提供された文章:
....

2024年がスタートしました。昨年の後半は煌びやかな軸を手にすることが多く、少しビジネス用途とは離れてきている部分もありましたが、今年はまたシックな軸も色々試し、レポートできればと考えています。
今年もよろしくお願い致します。
 

 

さて、新年一発目の記事は何にしようかと毎年考えるのですが、今回は「モンブランに始まりモンブランに終わる」から脱し、イタリア軸からのスタートとなります。
 
去年末、モンブランのマイスターシュテュックソリテール「ラムセス二世」を入手し、ラピスラズリの軸に触れていく中で、石の魅力(触り心地や温度=冷たさ)を感じ、他に軸の素材に「石」が使われているモデルをピックアップしようと考えました。
しかしモンブランのような高価な軸はおいそれと買えないため、他のメーカーでと色々調べていると、少し前に話題になっていたビスコンティのモデルが目に止まったという次第です。
 
X(旧Twitter)のTLでも使っている人がいたな と思いながら、当時は気に留める程度でしたが、よくよく考えると非常に凝った内容のモデルで、製品のコンセプトも素晴らしいことに気付きます。
 
イタリア製の筆記具は素材にとことん拘り、そのコンセプトに忠実にデザインする。
そんなイメージが強いのですが、ビスコンティにおいてもそれはしっかりと生きていると感じます。
 

 
ということで、今回のレポートは「ビスコンティ ホモサピエンス ボールペン」について。

....

表示された記録:

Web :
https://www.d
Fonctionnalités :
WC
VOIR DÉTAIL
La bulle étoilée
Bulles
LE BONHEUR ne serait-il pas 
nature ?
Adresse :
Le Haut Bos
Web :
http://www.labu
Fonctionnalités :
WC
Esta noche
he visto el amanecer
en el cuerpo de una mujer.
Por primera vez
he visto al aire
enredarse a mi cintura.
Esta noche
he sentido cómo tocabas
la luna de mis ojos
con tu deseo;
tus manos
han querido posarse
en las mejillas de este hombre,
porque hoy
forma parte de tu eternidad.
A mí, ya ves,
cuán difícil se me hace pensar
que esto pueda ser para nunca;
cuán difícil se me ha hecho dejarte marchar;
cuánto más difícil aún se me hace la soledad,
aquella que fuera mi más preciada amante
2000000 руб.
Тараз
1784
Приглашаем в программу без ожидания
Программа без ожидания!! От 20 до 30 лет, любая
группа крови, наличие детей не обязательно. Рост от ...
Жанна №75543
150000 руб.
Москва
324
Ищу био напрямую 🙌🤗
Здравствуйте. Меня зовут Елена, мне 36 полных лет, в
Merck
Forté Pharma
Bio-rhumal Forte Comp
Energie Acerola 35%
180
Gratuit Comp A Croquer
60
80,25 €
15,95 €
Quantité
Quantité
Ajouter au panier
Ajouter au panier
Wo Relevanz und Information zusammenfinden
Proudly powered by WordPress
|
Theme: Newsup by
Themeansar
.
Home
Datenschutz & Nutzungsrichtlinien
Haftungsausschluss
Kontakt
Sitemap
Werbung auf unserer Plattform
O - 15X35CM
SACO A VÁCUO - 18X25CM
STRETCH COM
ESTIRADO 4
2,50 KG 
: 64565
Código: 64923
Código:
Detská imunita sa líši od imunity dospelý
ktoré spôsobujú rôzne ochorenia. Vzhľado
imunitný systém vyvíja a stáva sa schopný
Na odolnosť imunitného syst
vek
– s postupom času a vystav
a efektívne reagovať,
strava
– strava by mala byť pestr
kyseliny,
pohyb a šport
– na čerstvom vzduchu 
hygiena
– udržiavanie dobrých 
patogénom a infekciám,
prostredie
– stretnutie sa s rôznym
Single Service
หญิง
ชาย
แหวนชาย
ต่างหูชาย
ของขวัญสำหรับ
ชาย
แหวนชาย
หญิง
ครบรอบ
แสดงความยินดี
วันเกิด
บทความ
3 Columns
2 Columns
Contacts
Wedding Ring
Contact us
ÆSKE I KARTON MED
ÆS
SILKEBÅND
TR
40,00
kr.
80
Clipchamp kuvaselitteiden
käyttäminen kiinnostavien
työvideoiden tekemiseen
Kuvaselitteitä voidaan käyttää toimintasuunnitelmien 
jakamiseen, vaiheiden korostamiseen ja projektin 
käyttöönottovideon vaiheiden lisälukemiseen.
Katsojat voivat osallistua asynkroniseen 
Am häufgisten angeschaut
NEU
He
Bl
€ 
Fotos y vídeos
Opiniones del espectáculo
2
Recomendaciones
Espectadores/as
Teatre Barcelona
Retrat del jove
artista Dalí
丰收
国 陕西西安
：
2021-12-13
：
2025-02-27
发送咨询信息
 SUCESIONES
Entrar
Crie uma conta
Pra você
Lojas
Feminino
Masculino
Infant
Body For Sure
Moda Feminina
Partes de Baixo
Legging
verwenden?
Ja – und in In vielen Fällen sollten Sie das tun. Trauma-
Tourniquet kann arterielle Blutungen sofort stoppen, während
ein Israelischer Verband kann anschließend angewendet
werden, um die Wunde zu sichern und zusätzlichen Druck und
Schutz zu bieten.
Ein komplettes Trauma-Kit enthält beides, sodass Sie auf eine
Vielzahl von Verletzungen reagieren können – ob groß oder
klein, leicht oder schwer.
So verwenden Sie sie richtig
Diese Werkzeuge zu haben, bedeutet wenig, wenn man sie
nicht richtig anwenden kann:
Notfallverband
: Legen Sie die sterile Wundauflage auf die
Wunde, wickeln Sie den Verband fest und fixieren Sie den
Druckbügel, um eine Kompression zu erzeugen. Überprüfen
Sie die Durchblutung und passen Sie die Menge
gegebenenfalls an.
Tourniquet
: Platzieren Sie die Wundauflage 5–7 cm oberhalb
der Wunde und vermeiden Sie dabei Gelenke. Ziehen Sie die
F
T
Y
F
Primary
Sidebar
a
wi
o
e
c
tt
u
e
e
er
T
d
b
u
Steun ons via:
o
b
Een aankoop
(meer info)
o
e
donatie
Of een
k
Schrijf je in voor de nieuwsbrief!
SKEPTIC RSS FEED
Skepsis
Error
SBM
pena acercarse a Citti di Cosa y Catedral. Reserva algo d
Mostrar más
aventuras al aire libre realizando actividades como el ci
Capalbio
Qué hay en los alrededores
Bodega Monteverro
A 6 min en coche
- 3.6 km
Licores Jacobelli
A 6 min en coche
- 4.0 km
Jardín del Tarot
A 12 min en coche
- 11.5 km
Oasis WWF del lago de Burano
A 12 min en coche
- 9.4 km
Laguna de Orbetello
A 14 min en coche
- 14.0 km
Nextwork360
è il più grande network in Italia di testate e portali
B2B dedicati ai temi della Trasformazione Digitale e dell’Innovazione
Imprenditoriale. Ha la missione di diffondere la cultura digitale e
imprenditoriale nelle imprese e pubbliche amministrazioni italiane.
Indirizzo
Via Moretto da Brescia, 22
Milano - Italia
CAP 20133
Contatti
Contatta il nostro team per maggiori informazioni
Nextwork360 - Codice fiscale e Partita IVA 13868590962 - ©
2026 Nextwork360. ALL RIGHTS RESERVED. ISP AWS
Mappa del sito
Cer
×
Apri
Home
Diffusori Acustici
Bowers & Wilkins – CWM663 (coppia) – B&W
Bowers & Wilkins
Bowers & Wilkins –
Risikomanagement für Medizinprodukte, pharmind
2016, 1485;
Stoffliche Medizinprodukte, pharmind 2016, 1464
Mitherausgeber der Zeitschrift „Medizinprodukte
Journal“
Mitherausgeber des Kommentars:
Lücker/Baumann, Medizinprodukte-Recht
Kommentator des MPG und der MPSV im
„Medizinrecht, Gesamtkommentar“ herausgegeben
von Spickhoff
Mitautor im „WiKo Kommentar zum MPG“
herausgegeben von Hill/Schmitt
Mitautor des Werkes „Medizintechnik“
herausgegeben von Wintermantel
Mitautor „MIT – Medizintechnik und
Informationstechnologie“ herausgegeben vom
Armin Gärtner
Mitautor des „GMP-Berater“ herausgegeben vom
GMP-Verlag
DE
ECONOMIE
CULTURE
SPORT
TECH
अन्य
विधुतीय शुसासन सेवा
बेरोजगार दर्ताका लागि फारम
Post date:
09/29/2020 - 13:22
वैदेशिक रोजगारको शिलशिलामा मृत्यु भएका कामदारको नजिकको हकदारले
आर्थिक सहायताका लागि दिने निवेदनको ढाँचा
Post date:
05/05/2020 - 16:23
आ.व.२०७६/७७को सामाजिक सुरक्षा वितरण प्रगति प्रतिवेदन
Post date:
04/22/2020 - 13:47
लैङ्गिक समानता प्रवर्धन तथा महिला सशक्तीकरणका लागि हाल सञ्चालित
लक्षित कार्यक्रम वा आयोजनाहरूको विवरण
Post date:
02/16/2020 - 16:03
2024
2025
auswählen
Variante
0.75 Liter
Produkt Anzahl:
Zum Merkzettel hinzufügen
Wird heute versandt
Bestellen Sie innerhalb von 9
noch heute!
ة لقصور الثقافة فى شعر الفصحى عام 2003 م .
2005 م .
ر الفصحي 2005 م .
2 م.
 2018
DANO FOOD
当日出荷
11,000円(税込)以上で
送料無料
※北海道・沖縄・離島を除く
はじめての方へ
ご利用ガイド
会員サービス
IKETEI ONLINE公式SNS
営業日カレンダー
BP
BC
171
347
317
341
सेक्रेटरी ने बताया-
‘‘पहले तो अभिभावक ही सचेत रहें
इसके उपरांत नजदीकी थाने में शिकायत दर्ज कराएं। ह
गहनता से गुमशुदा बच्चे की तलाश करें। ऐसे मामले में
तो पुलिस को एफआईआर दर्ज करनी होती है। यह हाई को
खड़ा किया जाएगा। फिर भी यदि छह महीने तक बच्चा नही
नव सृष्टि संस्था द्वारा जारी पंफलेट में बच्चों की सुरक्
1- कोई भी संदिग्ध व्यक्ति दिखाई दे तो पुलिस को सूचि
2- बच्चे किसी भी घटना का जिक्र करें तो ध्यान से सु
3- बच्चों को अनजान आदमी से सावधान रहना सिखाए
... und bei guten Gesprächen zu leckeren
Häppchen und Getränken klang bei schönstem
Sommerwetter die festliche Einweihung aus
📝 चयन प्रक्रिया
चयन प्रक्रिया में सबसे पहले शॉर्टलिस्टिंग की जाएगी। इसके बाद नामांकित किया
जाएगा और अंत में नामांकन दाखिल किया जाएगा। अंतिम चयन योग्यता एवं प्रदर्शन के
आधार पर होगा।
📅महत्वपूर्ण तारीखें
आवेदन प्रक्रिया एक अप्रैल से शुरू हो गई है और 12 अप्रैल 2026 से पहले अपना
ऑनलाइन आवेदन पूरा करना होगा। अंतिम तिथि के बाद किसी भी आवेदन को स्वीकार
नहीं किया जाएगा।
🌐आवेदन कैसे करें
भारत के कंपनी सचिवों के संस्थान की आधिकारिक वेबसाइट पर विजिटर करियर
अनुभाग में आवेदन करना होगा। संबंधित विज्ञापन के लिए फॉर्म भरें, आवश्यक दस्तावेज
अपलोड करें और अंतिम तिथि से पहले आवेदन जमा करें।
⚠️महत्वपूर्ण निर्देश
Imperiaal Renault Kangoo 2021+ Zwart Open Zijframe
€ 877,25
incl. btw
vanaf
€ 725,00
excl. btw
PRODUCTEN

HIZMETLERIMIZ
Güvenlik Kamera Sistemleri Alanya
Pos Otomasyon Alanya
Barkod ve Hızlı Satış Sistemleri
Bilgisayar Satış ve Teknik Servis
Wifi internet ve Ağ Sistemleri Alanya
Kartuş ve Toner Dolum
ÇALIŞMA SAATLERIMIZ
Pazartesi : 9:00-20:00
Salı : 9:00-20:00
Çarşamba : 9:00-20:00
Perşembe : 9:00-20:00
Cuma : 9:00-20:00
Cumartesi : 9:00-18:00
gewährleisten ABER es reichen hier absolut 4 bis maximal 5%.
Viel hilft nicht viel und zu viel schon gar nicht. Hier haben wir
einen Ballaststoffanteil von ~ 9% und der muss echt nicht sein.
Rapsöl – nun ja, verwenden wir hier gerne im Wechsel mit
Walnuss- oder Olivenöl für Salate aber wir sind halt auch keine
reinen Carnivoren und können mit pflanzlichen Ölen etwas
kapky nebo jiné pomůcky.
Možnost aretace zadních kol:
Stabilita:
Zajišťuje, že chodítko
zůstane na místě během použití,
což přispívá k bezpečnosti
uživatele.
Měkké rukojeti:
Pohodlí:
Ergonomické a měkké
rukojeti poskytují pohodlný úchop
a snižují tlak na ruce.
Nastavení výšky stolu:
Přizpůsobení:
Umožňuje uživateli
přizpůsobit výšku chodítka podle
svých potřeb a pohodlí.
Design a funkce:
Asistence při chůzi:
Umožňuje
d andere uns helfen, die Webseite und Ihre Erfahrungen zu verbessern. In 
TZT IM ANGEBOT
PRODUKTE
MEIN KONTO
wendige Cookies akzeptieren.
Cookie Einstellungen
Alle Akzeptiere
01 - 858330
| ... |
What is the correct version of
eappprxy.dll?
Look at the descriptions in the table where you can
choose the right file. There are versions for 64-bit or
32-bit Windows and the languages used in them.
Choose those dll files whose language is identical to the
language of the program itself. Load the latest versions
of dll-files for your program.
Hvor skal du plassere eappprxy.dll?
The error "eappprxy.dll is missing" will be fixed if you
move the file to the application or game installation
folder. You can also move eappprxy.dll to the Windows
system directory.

....

提供された文章のうち、「X(旧Twitter)のTL」から「ということで、今回のレポートは「ビスコンティ ホモサピエンス ボールペン」について。」までを、両端の言葉も含めて一字も変えずに書き写してください。

解答はこちら:
X(旧Twitter)のTLでも使っている人がいたな と思いながら、当時は気に留める程度でしたが、よくよく考えると非常に凝った内容のモデルで、製品のコンセプトも素晴らしいことに気付きます。
 
イタリア製の筆記具は素材にとことん拘り、そのコンセプトに忠実にデザインする。
そんなイメージが強いのですが、ビスコンティにおいてもそれはしっかりと生きていると感じます。
 

 
ということで、今回のレポートは「ビスコンティ ホモサピエンス ボールペン」について。